Students are people, not commodities, please

Priyanca Radhakrishnan – 

New Zealand has an international reputation for fairness.

The adage of giving everyone a fair go is one that resonates strongly with us.

Given our claim to fair-mindedness, it was extremely disappointing that the government deported a group of Indian international students who are themselves victims of fraud.

These students paid large sums of money to study here.

They were granted valid student visas.

Those who had to work did so lawfully.

Many aspired of travelling around New Zealand and experience the stunning natural beauty for which New Zealand is world famous.

Fear of punishment

Instead, for over nine months, they lived in fear of punishment for something that they did not deserve.

Immigration New Zealand (INZ) found out that some education agents in India had committed fraud and it is the students who paid the price.

Some people have said that they do not believe that the students are innocent.

Frankly, that should not matter.

INZ should be able to prove that the students acted unlawfully themselves or knew that their agents were committing fraud.

When we serve deportation notices, we should not base such decisions on feelings, but on hard evidence – and there did not appear to be any.

Labour Party Leader Andrew Little met the students concerned many times.

At their behest, he looked through their documentation.

I have also met with and spoken to them many times.

The students told me that they had filled in their name and personal details.
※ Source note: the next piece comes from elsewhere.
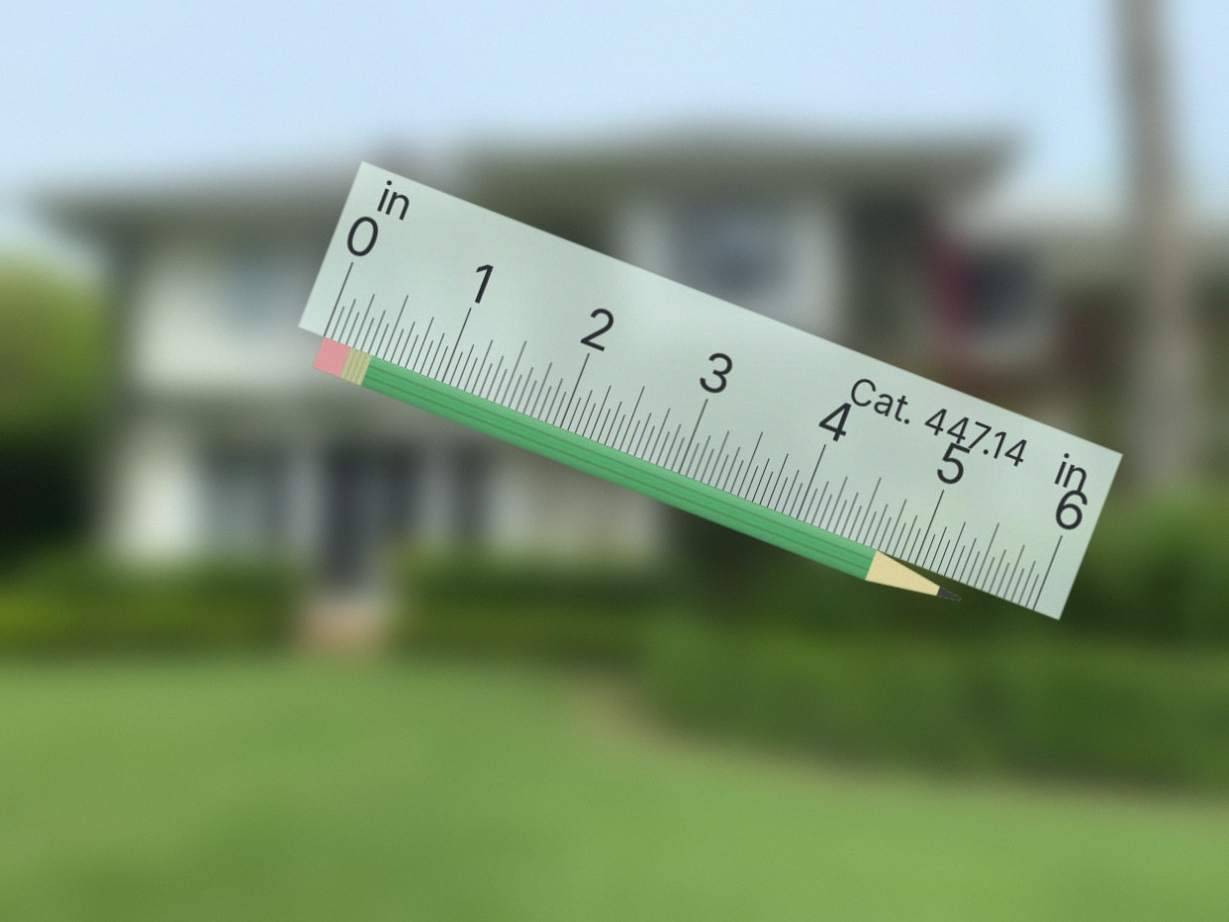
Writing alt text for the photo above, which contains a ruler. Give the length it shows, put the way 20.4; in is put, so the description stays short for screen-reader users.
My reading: 5.4375; in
Then they gave their passport and supporting documentation to the agent who dealt with the application from them on. The agent then swapped the students’ bank documentation for falsified documents.
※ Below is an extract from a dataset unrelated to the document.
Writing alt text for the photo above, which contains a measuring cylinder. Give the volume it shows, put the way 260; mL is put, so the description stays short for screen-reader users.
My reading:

The students only found out about this after INZ did so.

Personal experience

On February 18, 2017, I spoke at a farewell event that was held at the Unitarian Church where the students were seeking symbolic sanctuary.

It was an event for them to thank people for their support and bid them farewell.
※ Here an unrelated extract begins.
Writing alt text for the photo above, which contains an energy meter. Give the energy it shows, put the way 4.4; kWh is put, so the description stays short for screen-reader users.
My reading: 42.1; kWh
Su’a William Sio, Labour’s Member of Parliament elected from Mangere and I spoke on behalf of the Labour Party.

I said that I understood how their story could be true because one of my family members did something quite similar.

Some years back, I got a call from INZ in India regarding a Visitor Visa application by a family member (let’s call her Maya), who was visiting New Zealand. The Immigration official wanted my bank details to show that I could support Maya during her visit.

That was not the understanding as Maya had more funds than I did!

When I dug deeper, I discovered that Maya had signed the visa application form and filled her personal details.

She then handed the supporting documentation, fee and passport to the travel agent who was trusted (and paid) to complete the remaining paperwork on Maya’s behalf.

Sounds familiar? Maya had no need to do this – she speaks fluent English, has a Master’s degree and had lived abroad for 30 years.

Differing norms

However, that was the norm in India – that was what everyone did – and she was lulled into complacency and paying for a service she trusted.

We must understand that contexts can be very different.

What is not the norm in New Zealand may well be the norm elsewhere.

That is why we do not judge others by our own experiences and contexts – we need to understand theirs.

That is also why we should make deportation decisions based on facts and not preconceived notions.

Deporting these students was a cruel, arbitrary decision made by a government that views international students as commodities.

Everyone who comes to New Zealand deserves to be treated with respect.

Priyanca Radhakrishnan is a voracious reader, champions social and community causes and is a strong advocate of ethnic and gender diversity in corporate governance and in public life. She is a Member of the Labour Party Policy Council and lives in Auckland. She is Labour Party’s candidate at the Maungakiekie constituency in the general elections to be held on September 23, 2017.